Mas acredito de verdade que a obsessão umas pelas outras é talvez um dos pontos centrais da experiência de mulheridade (dentro de um inevitável recorte, é claro). Somos obcecadas umas pelas outras porque, desde muito cedo, estamos sendo ensinadas sobre o que deve ser uma mulher. Como deve se vestir, se comportar, o que deve dizer, como deve viver a vida. Estamos, desde muito cedo, sendo testadas para ver se, afinal, aprendemos tudo. E estamos, desde muito cedo, falhando nestes testes. Daí a necessidade de olhar para o lado, para as outras, ver como se comportam, tentar entender seus acertos, imitar aqui ou ali, pescar uma eventual cumplicidade. A sensação é: só nós falhamos no teste, todas as outras estão indo muito bem. Só nós nos sentimos uma fraude. Então, nos comparamos e competimos e medimos inseguranças e criamos rivalidades e escondemos os pontos fracos e fingimos que sabemos o que estamos fazendo e tiramos as crueldades do armário. Não à toa o mundo parece desacreditar tanto na amizade feminina. Porque não fomos mesmo criadas para sermos amigas, mas sim para rivalizar nessa busca interminável pela validação dos homens.
É claro que nem sempre a nossa obsessão mútua vai ganhar contornos de hostilidade.

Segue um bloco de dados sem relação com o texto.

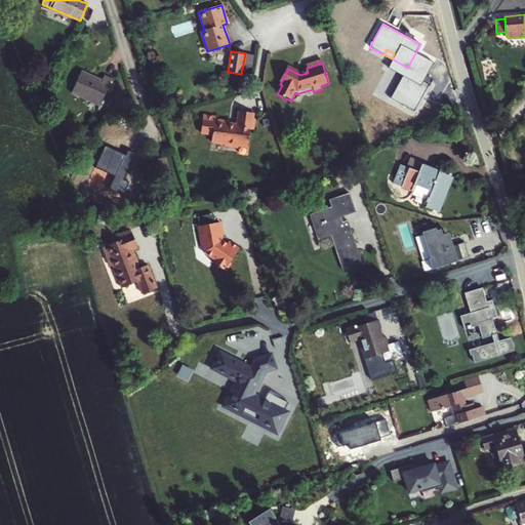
[(88,75),(81,72),(71,92),(99,106),(112,79),(104,76),(101,82),(88,76),(88,75)]
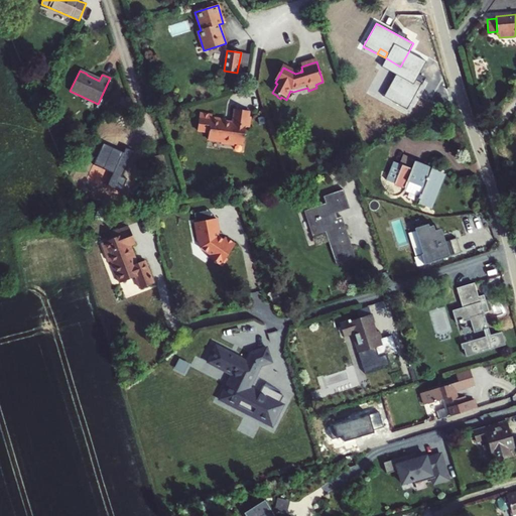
[(231,145),(239,147),(239,145),(241,144),(241,141),(241,139),(243,130),(244,130),(246,120),(248,114),(233,111),(231,122),(231,125),(223,123),(223,121),(210,118),(211,115),(198,113),(194,130),(206,132),(204,140),(217,142),(217,144),(230,147),(231,145)]
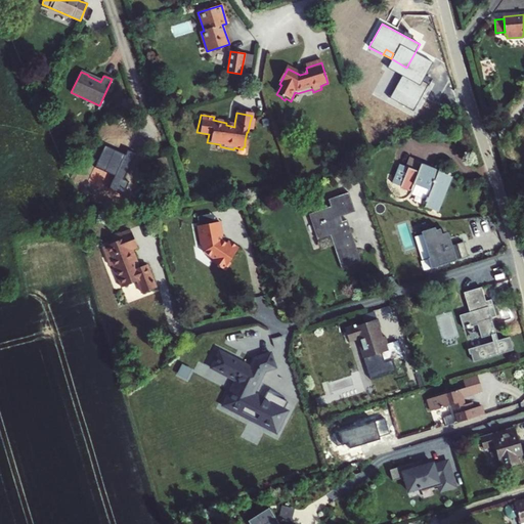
[(104,145),(95,167),(123,179),(134,154),(128,150),(125,156),(112,150),(113,148),(104,145)]
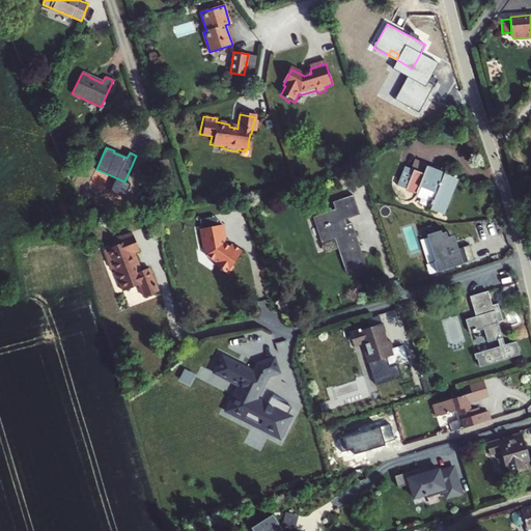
[(167,158),(159,161),(165,179),(173,176),(167,158)]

O patriarcado adoraria que fosse assim, mas não, acredito que é possível seguir outro trajeto. Agora que temos falado tanto sobre o que é ser uma mulher num mundo que frequentemente enxota mulheres para o cantinho, observar umas às outras pode ser uma ótima estratégia de fortalecimento. Não preciso olhar para o corpo magro de alguma famosa tamanho 36. Posso escolher olhar para outras mulheres, com corpos mais parecidos com o meu. Podemos trocar experiências, apoiar umas às outras, decidir não competir.
A comparação é sempre um demônio soprando ideias erradas nos nossos ouvidos. Sim, a ex do seu atual parece lindíssima, o que te faz passar mais horas em frente ao espelho caçando problemas. Sim, aquela mulher com quem você trabalha parece saber muito bem o que está fazendo e te deixa com a sensação de ser uma ameba. Por aqui, é frequente a sensação. Acompanho mulheres do mundo literário que parecem estar sempre eloquentes e maravilhosas nos eventos, com seus livros bem estruturados sendo vendidos e lidos. Observo elas e penso: “olha só, isso é que é ser uma pessoa de verdade.” Elas claramente sabem o que estão fazendo. Enquanto eu me sinto três crianças empilhadas dentro de um sobretudo.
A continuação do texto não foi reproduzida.